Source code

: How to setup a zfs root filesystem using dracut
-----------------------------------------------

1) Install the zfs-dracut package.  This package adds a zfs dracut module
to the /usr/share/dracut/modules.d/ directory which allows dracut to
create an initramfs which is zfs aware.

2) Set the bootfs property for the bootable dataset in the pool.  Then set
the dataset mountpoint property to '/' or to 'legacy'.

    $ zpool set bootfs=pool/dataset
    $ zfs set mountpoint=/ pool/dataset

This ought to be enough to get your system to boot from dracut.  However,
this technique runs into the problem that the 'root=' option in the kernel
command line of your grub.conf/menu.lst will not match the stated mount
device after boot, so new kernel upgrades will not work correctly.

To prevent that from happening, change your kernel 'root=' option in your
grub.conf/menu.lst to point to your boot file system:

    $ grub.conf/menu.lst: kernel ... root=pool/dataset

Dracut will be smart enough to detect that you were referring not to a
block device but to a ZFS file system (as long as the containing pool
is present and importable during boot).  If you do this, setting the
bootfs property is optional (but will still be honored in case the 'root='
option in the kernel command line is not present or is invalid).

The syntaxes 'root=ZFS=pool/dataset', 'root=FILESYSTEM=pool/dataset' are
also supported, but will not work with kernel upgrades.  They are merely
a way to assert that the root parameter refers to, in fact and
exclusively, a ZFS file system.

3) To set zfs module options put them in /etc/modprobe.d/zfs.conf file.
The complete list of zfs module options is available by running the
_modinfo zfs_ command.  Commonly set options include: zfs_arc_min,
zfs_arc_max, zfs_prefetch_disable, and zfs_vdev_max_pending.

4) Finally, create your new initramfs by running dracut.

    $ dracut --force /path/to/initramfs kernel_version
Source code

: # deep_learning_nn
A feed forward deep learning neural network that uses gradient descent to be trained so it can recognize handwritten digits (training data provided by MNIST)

━━━

[Exercise instructions]
Exactly one number is the answer: how many lines in the data include the word "grub".

[Result for this exercise]
3